A condicionalidade apertada

 

Para ter acesso a estas medidas de alívio da dívida pública, que em 2018 atingia os 178,6% do PIB grego, Atenas teve de aceitar uma vigilância pós-programa reforçada, depois de terminado o programa. Não é um programa cautelar, mas é um enquadramento de monitorização mais forte do que aquele que teve Portugal, quando saiu do programa da troika.

 

Neste enquadramento, que já existia mas que nunca tinha sido usado para nenhum dos quatro outros países que tiveram programas de ajustamento, Atenas deverá será monitorizada trimestralmente – enquanto em Portugal as visitas são semestrais.

 

Além disso, fica comprometida a implementar medidas que já estejam legisladas mas ainda não tenham chegado ao terreno e a não reverter reformas.

 

Mário Centeno lembrou ainda que a Grécia se comprometeu com um programa de crescimento de longo prazo, com um conjunto de reformas já identificadas.

 

Uma maratona com dez horas de trabalho

 

Ao longo da tarde, os trabalhos foram duros.
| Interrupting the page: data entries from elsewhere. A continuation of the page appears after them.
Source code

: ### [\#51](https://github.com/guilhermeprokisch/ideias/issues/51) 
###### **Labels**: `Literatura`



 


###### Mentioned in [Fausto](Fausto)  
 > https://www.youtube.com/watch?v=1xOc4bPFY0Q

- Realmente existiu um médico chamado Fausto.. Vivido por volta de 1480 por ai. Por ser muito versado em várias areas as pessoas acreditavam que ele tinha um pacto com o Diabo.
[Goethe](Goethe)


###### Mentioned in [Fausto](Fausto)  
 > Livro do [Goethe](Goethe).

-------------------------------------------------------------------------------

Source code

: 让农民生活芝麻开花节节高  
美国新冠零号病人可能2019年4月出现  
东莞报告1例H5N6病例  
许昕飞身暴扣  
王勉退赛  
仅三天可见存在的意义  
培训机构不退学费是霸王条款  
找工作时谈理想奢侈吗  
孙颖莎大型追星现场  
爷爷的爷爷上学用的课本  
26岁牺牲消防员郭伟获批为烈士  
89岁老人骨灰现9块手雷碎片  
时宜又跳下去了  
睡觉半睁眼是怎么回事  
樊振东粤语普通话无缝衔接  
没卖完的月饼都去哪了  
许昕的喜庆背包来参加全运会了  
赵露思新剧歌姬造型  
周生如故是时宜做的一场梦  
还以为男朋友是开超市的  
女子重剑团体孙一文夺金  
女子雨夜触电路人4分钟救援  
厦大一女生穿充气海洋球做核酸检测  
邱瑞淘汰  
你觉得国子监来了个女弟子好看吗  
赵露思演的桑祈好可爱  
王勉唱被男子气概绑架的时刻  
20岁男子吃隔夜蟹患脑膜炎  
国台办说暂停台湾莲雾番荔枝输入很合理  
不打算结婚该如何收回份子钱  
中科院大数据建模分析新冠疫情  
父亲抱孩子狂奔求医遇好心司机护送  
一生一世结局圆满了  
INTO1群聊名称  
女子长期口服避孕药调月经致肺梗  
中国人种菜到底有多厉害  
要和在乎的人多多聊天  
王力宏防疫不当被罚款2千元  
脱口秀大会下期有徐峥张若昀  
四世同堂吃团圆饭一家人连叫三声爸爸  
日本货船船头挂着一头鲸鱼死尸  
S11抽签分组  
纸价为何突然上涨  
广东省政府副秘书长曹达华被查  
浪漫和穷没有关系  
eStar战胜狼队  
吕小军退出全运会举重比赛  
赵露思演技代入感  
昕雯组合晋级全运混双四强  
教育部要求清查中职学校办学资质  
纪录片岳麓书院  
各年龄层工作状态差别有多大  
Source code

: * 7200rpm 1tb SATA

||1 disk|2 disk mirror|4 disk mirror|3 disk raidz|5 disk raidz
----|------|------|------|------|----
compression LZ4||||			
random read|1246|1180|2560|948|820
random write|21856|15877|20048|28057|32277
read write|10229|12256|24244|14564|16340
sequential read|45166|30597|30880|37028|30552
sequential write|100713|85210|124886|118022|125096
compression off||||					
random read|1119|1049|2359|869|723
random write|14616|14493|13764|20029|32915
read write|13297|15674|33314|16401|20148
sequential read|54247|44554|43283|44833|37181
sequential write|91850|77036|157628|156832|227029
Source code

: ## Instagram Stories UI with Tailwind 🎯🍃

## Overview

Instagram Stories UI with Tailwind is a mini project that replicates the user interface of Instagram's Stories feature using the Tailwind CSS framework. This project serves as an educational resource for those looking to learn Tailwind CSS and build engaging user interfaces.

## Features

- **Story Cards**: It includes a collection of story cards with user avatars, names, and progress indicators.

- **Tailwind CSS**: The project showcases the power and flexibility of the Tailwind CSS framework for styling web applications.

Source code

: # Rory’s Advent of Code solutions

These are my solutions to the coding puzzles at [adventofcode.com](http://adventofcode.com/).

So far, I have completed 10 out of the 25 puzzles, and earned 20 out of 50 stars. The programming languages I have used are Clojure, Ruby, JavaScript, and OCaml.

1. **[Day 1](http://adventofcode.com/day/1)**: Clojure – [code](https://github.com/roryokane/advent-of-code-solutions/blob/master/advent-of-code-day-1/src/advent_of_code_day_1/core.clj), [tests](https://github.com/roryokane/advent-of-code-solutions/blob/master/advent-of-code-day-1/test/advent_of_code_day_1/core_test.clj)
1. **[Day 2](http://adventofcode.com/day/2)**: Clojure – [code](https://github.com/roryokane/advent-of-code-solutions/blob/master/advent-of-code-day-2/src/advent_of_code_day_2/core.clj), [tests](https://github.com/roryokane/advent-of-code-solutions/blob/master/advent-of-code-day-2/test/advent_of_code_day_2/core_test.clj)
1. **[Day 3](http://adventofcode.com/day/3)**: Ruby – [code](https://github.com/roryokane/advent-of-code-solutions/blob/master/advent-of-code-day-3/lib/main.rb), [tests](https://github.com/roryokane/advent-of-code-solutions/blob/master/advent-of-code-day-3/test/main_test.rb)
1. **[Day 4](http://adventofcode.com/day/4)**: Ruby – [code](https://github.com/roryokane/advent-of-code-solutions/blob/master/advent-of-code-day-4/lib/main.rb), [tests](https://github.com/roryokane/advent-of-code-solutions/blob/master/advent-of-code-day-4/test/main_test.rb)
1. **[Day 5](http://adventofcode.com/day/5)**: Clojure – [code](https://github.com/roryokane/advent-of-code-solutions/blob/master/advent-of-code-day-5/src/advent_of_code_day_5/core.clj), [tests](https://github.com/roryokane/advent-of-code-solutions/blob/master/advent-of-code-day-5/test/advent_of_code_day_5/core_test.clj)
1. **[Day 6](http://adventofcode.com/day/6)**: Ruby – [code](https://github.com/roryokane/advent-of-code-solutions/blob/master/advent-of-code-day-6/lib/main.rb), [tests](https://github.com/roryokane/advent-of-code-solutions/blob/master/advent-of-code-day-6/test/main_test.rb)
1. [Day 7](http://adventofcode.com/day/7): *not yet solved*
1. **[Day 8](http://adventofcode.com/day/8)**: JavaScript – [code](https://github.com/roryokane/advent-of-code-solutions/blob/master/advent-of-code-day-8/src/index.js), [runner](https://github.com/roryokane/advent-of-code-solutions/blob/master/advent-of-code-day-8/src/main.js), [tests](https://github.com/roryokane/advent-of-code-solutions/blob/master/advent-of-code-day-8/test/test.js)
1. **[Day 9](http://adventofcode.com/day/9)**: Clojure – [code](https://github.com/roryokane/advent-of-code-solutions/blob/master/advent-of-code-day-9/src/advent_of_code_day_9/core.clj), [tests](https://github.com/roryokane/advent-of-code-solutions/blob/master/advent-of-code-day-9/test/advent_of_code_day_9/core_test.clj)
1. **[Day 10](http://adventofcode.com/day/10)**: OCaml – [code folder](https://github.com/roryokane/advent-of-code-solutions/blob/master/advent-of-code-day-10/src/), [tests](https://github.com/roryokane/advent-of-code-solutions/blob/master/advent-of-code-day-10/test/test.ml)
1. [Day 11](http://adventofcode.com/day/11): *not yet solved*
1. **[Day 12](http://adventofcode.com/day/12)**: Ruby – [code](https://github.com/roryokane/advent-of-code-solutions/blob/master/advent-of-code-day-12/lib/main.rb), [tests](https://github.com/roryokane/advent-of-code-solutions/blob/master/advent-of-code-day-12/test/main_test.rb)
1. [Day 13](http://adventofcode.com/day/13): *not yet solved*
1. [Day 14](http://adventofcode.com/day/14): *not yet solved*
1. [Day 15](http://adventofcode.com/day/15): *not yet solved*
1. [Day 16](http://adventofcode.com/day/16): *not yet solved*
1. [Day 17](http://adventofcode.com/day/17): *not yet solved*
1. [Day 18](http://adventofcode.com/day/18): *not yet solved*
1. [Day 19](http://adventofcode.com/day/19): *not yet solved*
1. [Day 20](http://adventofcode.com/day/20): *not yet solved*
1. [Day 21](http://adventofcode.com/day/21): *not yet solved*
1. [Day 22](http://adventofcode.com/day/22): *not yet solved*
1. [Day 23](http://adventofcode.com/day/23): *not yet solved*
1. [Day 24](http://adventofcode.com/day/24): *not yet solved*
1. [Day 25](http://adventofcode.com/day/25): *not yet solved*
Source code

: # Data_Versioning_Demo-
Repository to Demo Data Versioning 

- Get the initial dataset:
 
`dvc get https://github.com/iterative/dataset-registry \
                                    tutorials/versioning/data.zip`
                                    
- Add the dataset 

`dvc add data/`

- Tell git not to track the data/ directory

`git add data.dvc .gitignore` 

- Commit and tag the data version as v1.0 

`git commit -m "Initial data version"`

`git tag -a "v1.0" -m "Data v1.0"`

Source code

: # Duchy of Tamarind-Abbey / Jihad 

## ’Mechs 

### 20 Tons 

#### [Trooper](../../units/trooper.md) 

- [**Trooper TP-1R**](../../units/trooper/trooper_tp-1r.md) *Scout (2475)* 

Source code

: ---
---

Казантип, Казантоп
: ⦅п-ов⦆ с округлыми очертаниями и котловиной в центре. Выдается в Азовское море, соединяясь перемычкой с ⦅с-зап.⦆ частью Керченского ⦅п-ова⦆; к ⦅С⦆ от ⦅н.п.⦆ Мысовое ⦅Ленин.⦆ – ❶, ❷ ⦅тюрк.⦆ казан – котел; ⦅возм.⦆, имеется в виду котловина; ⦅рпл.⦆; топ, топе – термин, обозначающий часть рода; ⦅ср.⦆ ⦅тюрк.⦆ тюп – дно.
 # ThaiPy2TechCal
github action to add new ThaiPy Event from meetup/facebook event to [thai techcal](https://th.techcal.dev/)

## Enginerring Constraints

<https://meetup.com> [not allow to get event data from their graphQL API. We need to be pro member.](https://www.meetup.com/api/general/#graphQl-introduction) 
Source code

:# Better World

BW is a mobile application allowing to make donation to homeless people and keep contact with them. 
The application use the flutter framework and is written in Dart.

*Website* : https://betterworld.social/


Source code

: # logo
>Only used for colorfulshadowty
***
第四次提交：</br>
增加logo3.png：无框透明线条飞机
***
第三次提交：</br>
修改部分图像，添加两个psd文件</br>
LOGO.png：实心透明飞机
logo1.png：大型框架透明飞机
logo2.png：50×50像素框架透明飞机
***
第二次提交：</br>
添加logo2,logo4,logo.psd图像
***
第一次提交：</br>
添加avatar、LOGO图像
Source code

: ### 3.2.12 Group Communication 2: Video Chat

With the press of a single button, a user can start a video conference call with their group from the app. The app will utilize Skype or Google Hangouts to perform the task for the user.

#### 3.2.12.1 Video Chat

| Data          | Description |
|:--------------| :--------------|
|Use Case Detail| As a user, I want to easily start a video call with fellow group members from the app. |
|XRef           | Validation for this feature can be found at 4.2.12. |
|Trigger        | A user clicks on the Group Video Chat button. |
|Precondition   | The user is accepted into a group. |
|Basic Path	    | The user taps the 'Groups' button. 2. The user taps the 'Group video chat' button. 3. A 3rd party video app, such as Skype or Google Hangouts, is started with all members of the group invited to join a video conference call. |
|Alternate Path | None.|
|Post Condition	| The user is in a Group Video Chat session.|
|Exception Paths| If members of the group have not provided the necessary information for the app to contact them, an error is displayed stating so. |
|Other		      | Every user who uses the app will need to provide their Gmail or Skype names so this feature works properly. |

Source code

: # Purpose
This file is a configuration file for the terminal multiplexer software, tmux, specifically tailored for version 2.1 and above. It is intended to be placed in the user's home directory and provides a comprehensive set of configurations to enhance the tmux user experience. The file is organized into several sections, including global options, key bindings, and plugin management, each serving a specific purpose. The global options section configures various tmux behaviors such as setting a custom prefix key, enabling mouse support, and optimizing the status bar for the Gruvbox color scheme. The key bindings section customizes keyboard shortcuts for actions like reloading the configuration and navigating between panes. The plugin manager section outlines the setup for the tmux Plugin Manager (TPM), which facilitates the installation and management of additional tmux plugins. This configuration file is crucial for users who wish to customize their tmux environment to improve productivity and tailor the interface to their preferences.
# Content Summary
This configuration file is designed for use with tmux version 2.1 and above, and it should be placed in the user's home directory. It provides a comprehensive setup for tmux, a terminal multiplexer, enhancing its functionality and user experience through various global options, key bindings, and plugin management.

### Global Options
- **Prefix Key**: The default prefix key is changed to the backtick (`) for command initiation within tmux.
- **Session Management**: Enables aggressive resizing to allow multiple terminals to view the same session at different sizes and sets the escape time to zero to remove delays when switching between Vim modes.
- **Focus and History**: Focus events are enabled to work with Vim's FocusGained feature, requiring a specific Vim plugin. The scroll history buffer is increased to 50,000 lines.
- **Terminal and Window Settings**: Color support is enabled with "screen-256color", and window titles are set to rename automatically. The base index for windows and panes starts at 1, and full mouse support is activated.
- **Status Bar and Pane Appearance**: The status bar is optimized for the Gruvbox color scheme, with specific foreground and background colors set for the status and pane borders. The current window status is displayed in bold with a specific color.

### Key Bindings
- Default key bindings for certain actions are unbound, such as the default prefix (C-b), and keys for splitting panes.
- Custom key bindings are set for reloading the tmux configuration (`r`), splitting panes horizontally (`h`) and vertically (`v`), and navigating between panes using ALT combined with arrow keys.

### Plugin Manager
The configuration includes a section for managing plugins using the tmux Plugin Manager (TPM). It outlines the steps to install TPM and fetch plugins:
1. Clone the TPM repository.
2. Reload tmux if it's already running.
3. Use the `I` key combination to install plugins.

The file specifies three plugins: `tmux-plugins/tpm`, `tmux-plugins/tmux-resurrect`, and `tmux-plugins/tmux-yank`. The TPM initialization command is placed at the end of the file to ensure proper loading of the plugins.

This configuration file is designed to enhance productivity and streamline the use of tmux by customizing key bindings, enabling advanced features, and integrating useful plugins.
Os ministros começaram a reunião pelo dossier da Grécia, às 15 horas. Mas perto das 18h00 decidiram interromper os trabalhos sobre a Grécia e avançar para outros pontos na agenda, nomeadamente a avaliação ao abrigo do Artigo IV do FMI e o aprofundamento da união económica e monetária. Nessa altura, ainda estavam por fechar o alongamento de maturidades e a dimensão da almofada de liquidez.

 

A ideia seria retomar a discussão sobre a Grécia pelas 21h30, mas a previsão voltou a derrapar por mais de uma hora. Pelas 23h00, ainda não tinha sido alcançado acordo sobre vários pontos específicos do alívio de dívida.

 

Já passava da meia-noite quando os primeiros sinais de fumo branco chegaram. Um responsável dava conta de que os ministros das Finanças já estavam de sorriso nos rostos, a ultimar o texto do entendimento encontrado.